Gwyn Schramm, US Agronomy Lead, Monsanto
Jagadish Shukla
Jagadish Shukla was born in 1944 in a small village (Mirdha) in the Ballia district of Uttar Pradesh, India. This village had no electricity, no roads or transportation, and no primary school building. Most of his primary school education was received under a large banyan tree. Because none of the schools near his village included science education, his father had him read all the science books for grades 6 through 10 during the summer before he was admitted to the S.C. College, Ballia, to study science.
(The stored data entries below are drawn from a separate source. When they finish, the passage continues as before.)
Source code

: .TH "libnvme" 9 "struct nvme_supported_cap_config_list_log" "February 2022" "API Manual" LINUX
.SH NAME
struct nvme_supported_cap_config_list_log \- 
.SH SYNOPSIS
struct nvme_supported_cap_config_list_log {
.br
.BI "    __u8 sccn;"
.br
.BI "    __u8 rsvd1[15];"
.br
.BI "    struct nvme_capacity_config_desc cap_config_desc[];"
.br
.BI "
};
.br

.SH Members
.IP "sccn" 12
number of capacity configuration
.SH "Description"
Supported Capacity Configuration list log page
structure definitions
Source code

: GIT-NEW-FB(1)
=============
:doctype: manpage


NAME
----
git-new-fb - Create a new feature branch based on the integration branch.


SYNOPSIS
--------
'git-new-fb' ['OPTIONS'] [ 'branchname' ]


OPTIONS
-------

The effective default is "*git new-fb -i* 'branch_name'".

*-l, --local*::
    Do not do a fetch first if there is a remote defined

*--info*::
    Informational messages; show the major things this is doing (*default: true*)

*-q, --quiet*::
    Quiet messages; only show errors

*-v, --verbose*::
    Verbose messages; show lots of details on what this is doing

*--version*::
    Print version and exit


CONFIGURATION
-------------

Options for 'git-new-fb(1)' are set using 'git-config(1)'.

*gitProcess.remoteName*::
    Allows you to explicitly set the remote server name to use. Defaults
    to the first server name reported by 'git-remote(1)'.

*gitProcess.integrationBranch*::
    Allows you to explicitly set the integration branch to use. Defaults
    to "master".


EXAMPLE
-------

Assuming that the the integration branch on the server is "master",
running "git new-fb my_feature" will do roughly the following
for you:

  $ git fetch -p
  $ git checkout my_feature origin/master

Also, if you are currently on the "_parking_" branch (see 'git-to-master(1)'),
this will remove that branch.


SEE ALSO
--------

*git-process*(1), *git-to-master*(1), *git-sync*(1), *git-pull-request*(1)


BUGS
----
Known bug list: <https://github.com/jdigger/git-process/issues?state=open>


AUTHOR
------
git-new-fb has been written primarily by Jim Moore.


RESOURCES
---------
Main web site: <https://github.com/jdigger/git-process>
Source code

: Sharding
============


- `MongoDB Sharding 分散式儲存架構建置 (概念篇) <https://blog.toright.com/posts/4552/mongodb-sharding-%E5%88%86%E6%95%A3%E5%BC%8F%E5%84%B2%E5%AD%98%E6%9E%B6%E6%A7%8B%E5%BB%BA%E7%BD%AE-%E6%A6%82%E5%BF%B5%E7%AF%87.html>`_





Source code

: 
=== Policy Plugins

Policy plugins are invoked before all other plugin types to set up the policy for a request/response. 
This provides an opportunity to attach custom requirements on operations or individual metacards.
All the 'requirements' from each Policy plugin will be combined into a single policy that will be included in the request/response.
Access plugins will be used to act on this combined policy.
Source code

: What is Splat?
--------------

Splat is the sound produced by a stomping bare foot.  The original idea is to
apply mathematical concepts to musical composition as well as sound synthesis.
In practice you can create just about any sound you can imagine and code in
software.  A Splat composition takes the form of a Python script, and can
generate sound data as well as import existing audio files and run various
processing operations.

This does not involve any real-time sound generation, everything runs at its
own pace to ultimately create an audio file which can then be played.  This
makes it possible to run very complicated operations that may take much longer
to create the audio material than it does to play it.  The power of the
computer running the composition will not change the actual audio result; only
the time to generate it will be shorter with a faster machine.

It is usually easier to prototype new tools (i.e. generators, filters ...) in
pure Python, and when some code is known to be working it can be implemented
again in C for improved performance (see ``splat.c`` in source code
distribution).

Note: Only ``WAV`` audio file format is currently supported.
After passing the twelfth grade from S.C. College, he went to Banaras Hindu University (B.H.U.) where, at the age of 18, he passed BS (honors) with Physics, Mathematics, and Geology and then earned the MS in Geophysics in 1964. He received a PhD in Geophysics from BHU in 1971 and ScD in Meteorology from MIT in 1976.
Jeff Troike
Jeff Troike is the president and CEO of Ceres Solutions, a diverse agriculture, grain and supply partnership. Jeff is chairman of both Cooperative Pension and Savings Plan and the Cooperative Health Benefits Plan. He graduated with a bachelor’s degree in Agriculture from Purdue University, where he also completed the Advanced Executive Development Program. He is a board member for the Food Finders Food Bank, Inc. in Lafayette, Ind. Jeff is a deacon of Williamsport Christian Church and also chairman of its Finance Committee. Jeff and his wife Lisa have three children.
Del Unger, Unger Farms
Del Unger of Carlisle, Indiana and his wife, Tammi are owners of Del Unger Farms, consisting of 5,000 acres in southwestern Indiana. Unger has organized it into functional units that involve various combinations of owners, equipment, and land to manage risk and pave the way for the farm’s passage to the next generation. He has hosted international visitors and state officials, and his operation has been featured in several agricultural publications. Unger Farms also hosted the Indiana Farm Management Tour in 1996 and again in 2011.